BEGIN Records shown
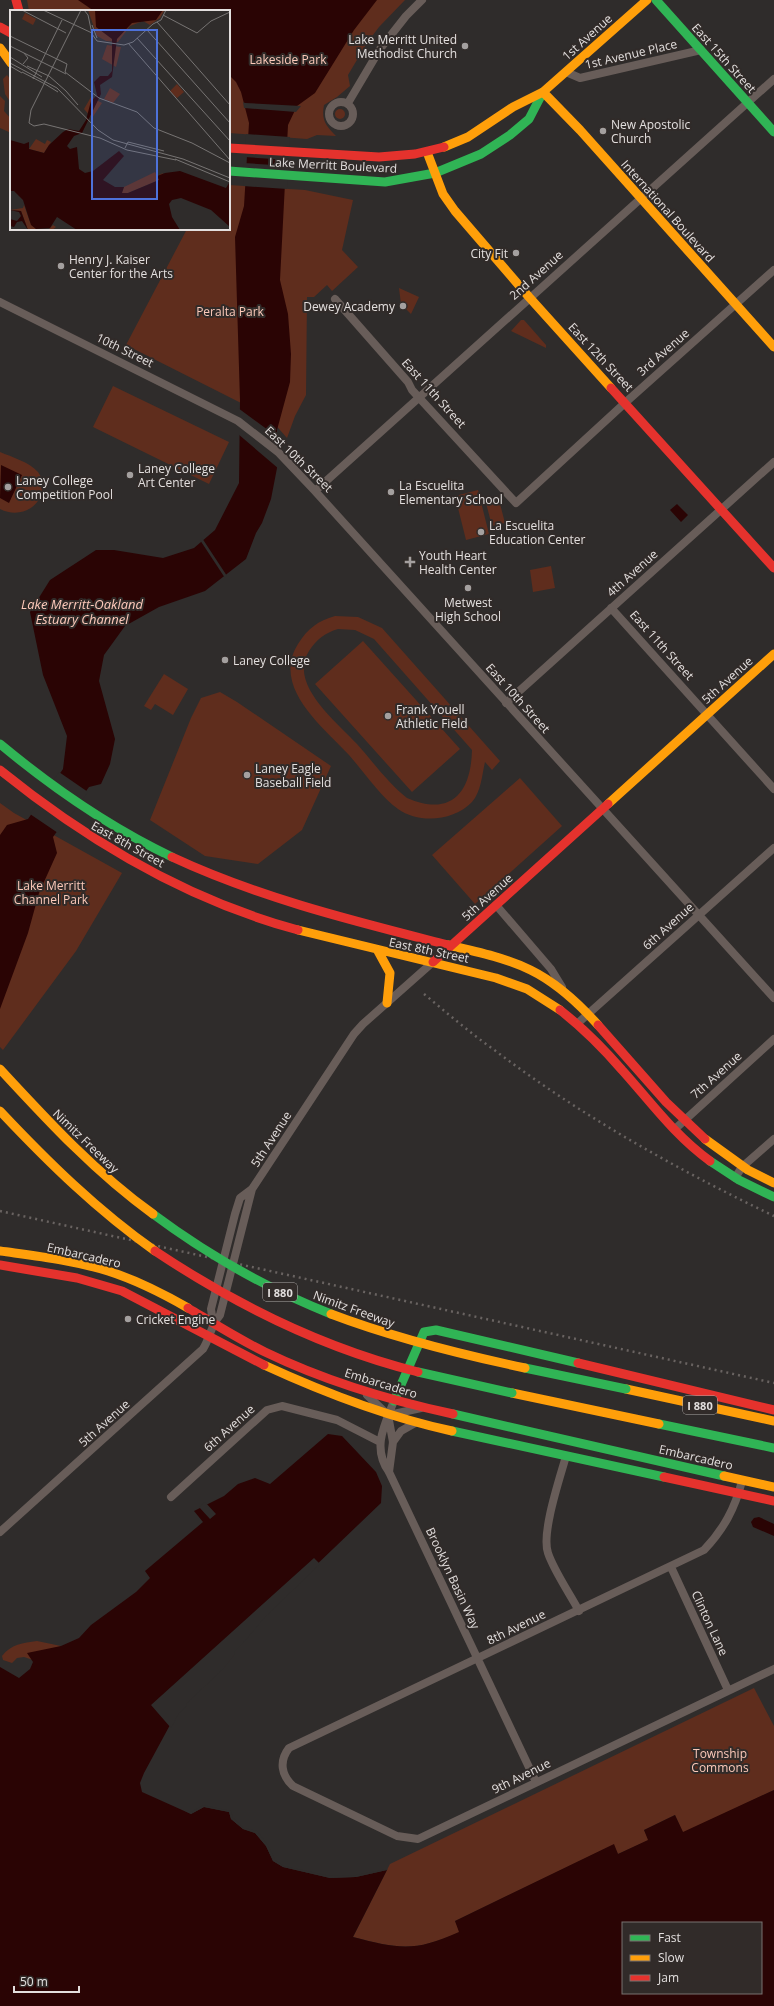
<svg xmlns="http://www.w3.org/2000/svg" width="774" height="2006" viewBox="0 0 774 2006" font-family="'Open Sans',sans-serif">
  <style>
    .green { fill: #5f2d1d; fill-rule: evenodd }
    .water { fill: #2a0404; fill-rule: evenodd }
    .pier { fill: #2f2c2b }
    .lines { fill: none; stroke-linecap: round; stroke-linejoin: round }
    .street { stroke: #685d59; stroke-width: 8 }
    .fast { stroke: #30b455; stroke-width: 9 }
    .slow { stroke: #ff9f0a; stroke-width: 9 }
    .jam { stroke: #e5322d; stroke-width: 9 }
    .rail { stroke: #696361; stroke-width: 2.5; stroke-dasharray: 2 4; stroke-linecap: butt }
    .fast-bridge { stroke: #30b455; stroke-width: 9 }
    .slow-bridge { stroke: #ff9f0a; stroke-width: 9 }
    .jam-bridge { stroke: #e5322d; stroke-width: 9 }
    .poi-dot { fill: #a4a09f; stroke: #312b29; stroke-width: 1.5 }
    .labels { text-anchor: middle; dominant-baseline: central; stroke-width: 4; stroke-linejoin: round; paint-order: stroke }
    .shield { fill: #312b29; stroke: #aea9a8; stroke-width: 1 }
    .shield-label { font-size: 11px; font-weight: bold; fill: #e3dfde }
    .street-label { font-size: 12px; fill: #e3dfde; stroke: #312b29 }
    .poi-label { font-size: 12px; fill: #e3dfde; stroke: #312b29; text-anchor: start }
    .park-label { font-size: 12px; fill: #fcc9b9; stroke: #312b29 }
    .water-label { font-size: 13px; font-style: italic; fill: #ffcbbc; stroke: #312b29 }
    .inset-road { fill: none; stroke: #777473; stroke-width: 1 }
    .view { fill: #4e72da; fill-opacity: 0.15; stroke: #4e72da; stroke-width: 2 }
    .inset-edge { fill: none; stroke: #e3dfde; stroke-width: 2 }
  </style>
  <rect width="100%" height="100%" fill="#2f2c2b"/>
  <path class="green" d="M27,0H405L379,27L367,43L348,75L350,86L337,97L324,105C321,120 326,126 336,136L317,135L307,139L229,133V11H29Z
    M7,75L11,80V103L5,94L3,79Z
    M0,96L5,101L4,111L11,119V133L0,128Z
    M335 114a5 5 0 1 1 10 0a5 5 0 1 1-10 0Z
    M229,185L305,190L353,200L342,250L358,267L332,291L327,285L314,297H307L306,395L295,416L287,438L272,421L243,404L126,345L187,229H229Z
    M399,288L419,297L411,314L401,304Z
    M521,320H524L546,345V348L511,331Z
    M113,386L229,442L209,484L93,427Z
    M0,452C12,457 29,462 38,472C54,494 28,523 0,509Z
    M478,490L489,534L466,540L455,496Z
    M499,500L505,523L492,526L486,503Z
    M551,566L555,588L533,592L530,570Z
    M335,616L358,617L382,628L500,761L492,770L485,762C482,775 481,792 472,802C454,821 419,824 398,809C380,796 364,772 349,755C323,727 271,687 298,644C308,628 318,621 335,616ZM338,629L355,630L374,639L472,750C471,793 451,817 407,798C388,783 373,762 357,744C336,721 288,684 309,651C317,639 325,633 338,629Z
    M363,641L460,749L412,792L315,684Z
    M164,674L188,689L173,715L155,704L151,710L144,706Z
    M220,692L237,702L331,766L302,830L258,864L205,856L150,820L191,718L201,698Z
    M520,778L562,826L475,904L432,855Z
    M0,803L14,813L122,873L76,951L3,1050L0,1047Z
    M37,1641L61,1646L36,1661L24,1657L17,1658L12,1663L3,1660L2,1656C11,1644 23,1643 37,1641Z
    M754,1688L774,1726V1790L683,1833L675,1815L644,1830L649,1840L618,1854L613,1845L455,1921L460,1932C415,1952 399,1949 353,1937L390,1864Z"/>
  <path class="water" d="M78,0H377L354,30L315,93L297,106L288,125L280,280L288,314L291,354L290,382L277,430V468L271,499L262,523L256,533L246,559L205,591L159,607L125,626L104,655L99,681L115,739L110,764L101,784L89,787L53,837L57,853L39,893L28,933L0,1009V835L7,825L28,819L63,769L67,736L43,675L30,612L50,580L96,550H114L163,558L194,548L215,530L239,483L240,400L235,237L244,206L249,123L241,92L236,82L229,75V11H94Z
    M1,465L22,475L9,503L0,498Z
    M677,504L688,515L681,522L670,510Z
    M328,1434L342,1436L376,1472L382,1486L381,1503L263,1616L177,1712L144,1773L140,1783L142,1792L191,1814L204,1807L229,1812L231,1819L243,1829L255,1833L266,1846L273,1861L283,1867L330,1878L356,1877L387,1870L353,1937C399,1949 415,1952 459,1932L455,1921L614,1844L618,1854L648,1840L644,1830L675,1815L683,1832L774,1790V2006H0V1667L19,1678L30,1669L33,1662L27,1653L61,1646L79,1638L91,1625L136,1592L150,1578L145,1571L203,1522L194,1511L224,1496L238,1484L255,1478L270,1484ZM623,1923H761V1993H623Z
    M759,1517L774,1524V1536L753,1527L751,1522L754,1518Z"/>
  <path class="pier" d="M243,102L245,103L301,106L296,112L244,108Z
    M246,134L290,137L288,160L245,157Z
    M244,163L288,166L287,189L243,186Z
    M238,408L279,438V469L238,434Z
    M202,538L227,576L225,578L200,540Z
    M59,772L88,792L58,833L30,814Z
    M205,1502L216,1514L210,1519L199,1507Z
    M314,1558L320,1564L265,1617L243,1643L234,1652L235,1654L223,1669L186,1704L187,1706L179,1713L171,1728L151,1705Z
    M203,1805L231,1811L233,1818L244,1828L257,1831L268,1845L275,1860L284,1866L330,1876L356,1875L388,1869L387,1870L356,1877L330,1878L283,1867L273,1861L266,1846L255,1833L243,1829L231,1819L229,1812L204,1807L191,1814L185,1811L187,1810L191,1812Z"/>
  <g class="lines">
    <path class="street" d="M566,72L580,78L701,50
      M329 114a12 12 0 1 1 24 0a12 12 0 1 1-24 0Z
      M348,103L380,49L406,16L422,0
      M335,299L408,382L412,390L516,503L626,402L774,270
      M0,302L238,421L278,452L315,491L774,998
      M315,491L774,79
      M611,608L774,789
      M506,703L774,462
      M496,905L551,969L562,987
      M578,1023L774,848
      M675,1129L774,1039
      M735,1178L742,1167L774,1139
      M213,1323L211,1309L235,1214L240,1198L252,1189L354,1034L363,1024L433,962
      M367,1395L388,1415L393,1442L389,1472
      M394,1401C384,1426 372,1448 389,1472L536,1782
      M389,1415L421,1408
      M393,1442L401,1431L415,1423
      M566,1456C560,1478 541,1533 548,1553C554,1571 570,1594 579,1611
      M742,1481C735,1508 724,1529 704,1550L289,1748C279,1761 281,1775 293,1786L397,1836L418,1839L774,1669
      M171,1497L267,1410L282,1406L337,1420L380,1442
      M0,1532L203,1349C210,1338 211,1325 220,1315L252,1189
      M671,1567L728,1690"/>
    <path class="fast" d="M656,0L774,132
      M229,171L385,182L435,173L481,154L510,135L529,119L543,92
      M0,744C53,788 109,827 172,857
      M710,1161L739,1180L774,1197
      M394,1401L424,1332L436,1330L578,1363
      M453,1414L724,1476
      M659,1424L774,1448
      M452,1431L664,1477"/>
    <path class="slow" d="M0,48L11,63
      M543,92L647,0
      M543,92L580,130L774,347
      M444,147L468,137L513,107L543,92
      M427,152L443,194L455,211L529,297L611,388
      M608,804L774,654
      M298,930L496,978L527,989L560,1010
      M448,945C518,961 548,969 598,1025
      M378,951L390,973L387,1003
      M705,1139L748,1170L774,1183
      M0,1251C36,1256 73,1260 108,1271C136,1280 162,1293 188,1308
      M264,1365C325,1393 387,1417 452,1431
      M626,1389L774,1421
      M512,1393L659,1424
      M724,1476L774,1487"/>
    <path class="jam" d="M16,0L19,11
      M0,27L11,33
      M229,148L379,157L415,154L444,147
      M611,388L774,568
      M0,770C89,842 187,900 298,930
      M172,857C260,898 354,921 448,945
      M433,962L608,804
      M560,1010C583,1028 603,1048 622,1070C650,1101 675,1136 710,1161
      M598,1025L666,1102L705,1139
      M0,1265L77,1278L122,1291L264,1365
      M188,1308C213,1323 238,1339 265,1352C325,1381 388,1400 453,1414
      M578,1363L774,1410
      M664,1477L774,1501"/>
    <path class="rail" d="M424,994C447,1013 469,1032 493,1049C580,1115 676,1169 774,1216
      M0,1211L774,1383"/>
    <path class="fast-bridge" d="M153,1214C208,1255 268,1289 331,1314
      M525,1368L626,1389
      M418,1372L512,1393"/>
    <path class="slow-bridge" d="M0,1069C48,1121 96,1173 153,1214
      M0,1111C48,1162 97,1210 155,1251
      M331,1314C394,1338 459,1354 525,1368"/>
    <path class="jam-bridge" d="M155,1251C236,1305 322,1348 418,1372"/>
  </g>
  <g class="poi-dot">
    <circle cx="465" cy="46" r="4"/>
    <circle cx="603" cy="131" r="4"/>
    <circle cx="516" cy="253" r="4"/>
    <circle cx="61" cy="266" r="4"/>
    <circle cx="403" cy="306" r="4"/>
    <circle cx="130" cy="475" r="4"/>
    <circle cx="8" cy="487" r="4"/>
    <circle cx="391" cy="492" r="4"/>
    <circle cx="481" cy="532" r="4"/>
    <path d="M408 556h4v4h4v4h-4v4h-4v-4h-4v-4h4z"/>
    <circle cx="468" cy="588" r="4"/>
    <circle cx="225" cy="660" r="4"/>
    <circle cx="388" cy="716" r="4"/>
    <circle cx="247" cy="775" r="4"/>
    <circle cx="128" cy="1319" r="4"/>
  </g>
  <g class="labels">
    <g class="shield">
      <rect x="263" y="1283" width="34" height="18" rx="3"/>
      <rect x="683" y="1396" width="34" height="18" rx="3"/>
    </g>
    <g class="shield-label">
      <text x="280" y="1292">I 880</text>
      <text x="700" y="1405">I 880</text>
    </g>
    <g class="street-label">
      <text transform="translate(587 37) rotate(-42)">1st Avenue</text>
      <text transform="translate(631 54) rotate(-13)">1st Avenue Place</text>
      <text transform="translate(724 58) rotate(48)">East 15th Street</text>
      <text transform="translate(333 165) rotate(3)">Lake Merritt Boulevard</text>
      <text transform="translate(668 211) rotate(48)">International Boulevard</text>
      <text transform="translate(536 275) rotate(-42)">2nd Avenue</text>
      <text transform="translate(125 350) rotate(26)">10th Street</text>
      <text transform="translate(663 352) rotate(-41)">3rd Avenue</text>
      <text transform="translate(601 357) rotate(47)">East 12th Street</text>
      <text transform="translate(434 393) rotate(48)">East 11th Street</text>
      <text transform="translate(299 459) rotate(44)">East 10th Street</text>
      <text transform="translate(632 573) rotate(-42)">4th Avenue</text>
      <text transform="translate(662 645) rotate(48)">East 11th Street</text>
      <text transform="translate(727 680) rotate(-42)">5th Avenue</text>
      <text transform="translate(518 698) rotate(48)">East 10th Street</text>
      <text transform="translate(128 844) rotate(29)">East 8th Street</text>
      <text transform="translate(487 897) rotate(-42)">5th Avenue</text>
      <text transform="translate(668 926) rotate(-42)">6th Avenue</text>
      <text transform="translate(429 950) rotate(12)">East 8th Street</text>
      <text transform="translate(716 1075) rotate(-42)">7th Avenue</text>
      <text transform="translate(271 1139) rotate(-57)">5th Avenue</text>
      <text transform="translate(86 1141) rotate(44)">Nimitz Freeway</text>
      <text transform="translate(84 1255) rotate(13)">Embarcadero</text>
      <text transform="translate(354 1309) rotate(20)">Nimitz Freeway</text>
      <text transform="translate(381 1383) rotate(17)">Embarcadero</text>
      <text transform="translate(104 1423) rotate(-42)">5th Avenue</text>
      <text transform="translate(229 1428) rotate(-42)">6th Avenue</text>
      <text transform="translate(696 1457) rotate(13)">Embarcadero</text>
      <text transform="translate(453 1578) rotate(65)">Brooklyn Basin Way</text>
      <text transform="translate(710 1623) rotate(65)">Clinton Lane</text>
      <text transform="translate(516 1627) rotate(-26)">8th Avenue</text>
      <text transform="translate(521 1776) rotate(-26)">9th Avenue</text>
    </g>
    <g class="poi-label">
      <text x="457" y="39" text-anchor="end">Lake Merritt United<tspan x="457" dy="14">Methodist Church</tspan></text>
      <text x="611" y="124">New Apostolic<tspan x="611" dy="14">Church</tspan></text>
      <text x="508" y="253" text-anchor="end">City Fit</text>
      <text x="69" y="259">Henry J. Kaiser<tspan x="69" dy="14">Center for the Arts</tspan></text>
      <text x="395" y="306" text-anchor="end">Dewey Academy</text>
      <text x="138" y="468">Laney College<tspan x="138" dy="14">Art Center</tspan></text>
      <text x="16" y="480">Laney College<tspan x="16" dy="14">Competition Pool</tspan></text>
      <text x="399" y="485">La Escuelita<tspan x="399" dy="14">Elementary School</tspan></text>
      <text x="489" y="525">La Escuelita<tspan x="489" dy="14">Education Center</tspan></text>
      <text x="419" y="555">Youth Heart<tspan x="419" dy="14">Health Center</tspan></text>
      <text x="468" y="602" text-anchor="middle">Metwest<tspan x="468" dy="14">High School</tspan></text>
      <text x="233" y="660">Laney College</text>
      <text x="396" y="709">Frank Youell<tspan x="396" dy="14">Athletic Field</tspan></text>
      <text x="255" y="768">Laney Eagle<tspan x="255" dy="14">Baseball Field</tspan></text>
      <text x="136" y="1319">Cricket Engine</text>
    </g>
    <g class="park-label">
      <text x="288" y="59">Lakeside Park</text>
      <text x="230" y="311">Peralta Park</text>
      <text x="51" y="885">Lake Merritt<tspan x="51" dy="14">Channel Park</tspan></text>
      <text x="720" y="1753">Township<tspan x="720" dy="14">Commons</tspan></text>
    </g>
    <g class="water-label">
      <text x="82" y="604">Lake Merritt-Oakland<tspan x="82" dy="15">Estuary Channel</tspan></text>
    </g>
  </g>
  <g transform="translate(10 10)">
    <rect width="220" height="220" fill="#2f2c2b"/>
    <path d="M78,0H154V1L150,8L140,15L133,11L120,16L108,32L96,31L87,26ZM15,3L26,9L23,15L12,9ZM97,35L111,37L106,57L92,49ZM167,74L174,82L167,88L160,81ZM100,78L110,84L103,93L94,89ZM81,87L92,93L82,108L74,99ZM26,129L35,134L37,130L41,132L34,143L19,139ZM145,162L147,166L153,163L149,170L118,183H111L114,177ZM14,195L20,212L26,219H39L43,215L46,217L42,220H18L11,201L0,200L13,198Z" fill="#5f2d1d"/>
    <path d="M85,0H153L146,10L122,13L107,29L102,67L90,75L91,84L72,123L64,126L57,136L60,139L67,137L69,159L75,163L83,161L109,141L114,146L93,170L105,177H114L112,183H118L149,170L147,166L155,163L170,161L216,178L219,173L220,217L201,200L171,188L162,190L159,194L162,207L170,220H67L47,207L40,218L26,219L21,215L13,190L4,181H0V130L14,134L19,132V139L34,143L39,135L53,122L58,119L69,121L76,110L81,91L87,85L84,72L90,66H98L102,61V29L86,17ZM0,200L11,201L18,220L12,211L7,212L4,217L0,216V209L7,211L11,206L9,202Z" fill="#2a0404"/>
    <path class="inset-road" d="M12,0L56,23M33,0L82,23M71,0L21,100L19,113L24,116L34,114L90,128L117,140L166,150M74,0L78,5L82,24L87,31L114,35L123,32L143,14L151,10L156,0M153,5L187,23L201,11L220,2M147,12L220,95M82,15L87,28M137,20L220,113M0,26L57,54L55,62L89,88L127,102L144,118L182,133L220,153M127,28L220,131M118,33L220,150M0,36L56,64M0,47L32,67M0,53L47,78L88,120L103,130L173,149L220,168M13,54L18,48L14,43M0,56L12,63M17,56L39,66M12,62L35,74M39,66L56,81L68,95M23,69L52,10M35,74L48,82M115,138L118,132L154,141M165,149L220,172"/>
    <path class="view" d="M82,20H147V189H82Z"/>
    <rect width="220" height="220" class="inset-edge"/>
  </g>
  <rect x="622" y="1922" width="140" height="72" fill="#312b29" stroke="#787371"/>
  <rect x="630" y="1935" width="20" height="6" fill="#30b455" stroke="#787371"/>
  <text x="658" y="1942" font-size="12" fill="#e3dfde">Fast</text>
  <rect x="630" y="1955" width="20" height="6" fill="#ff9f0a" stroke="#787371"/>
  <text x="658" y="1962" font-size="12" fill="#e3dfde">Slow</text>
  <rect x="630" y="1975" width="20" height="6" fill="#e5322d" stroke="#787371"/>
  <text x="658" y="1982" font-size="12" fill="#e3dfde">Jam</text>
  <path d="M14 1986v6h65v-6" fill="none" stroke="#e3dfde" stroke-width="2"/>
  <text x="20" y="1986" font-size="12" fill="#e3dfde" stroke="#312b29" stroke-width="3" paint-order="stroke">50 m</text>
</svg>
END Records shown
What the task requires >> Gather each line in these records that contains the string "linejoin".

Exercise answer >>
    .lines { fill: none; stroke-linecap: round; stroke-linejoin: round }
    .labels { text-anchor: middle; dominant-baseline: central; stroke-width: 4; stroke-linejoin: round; paint-order: stroke }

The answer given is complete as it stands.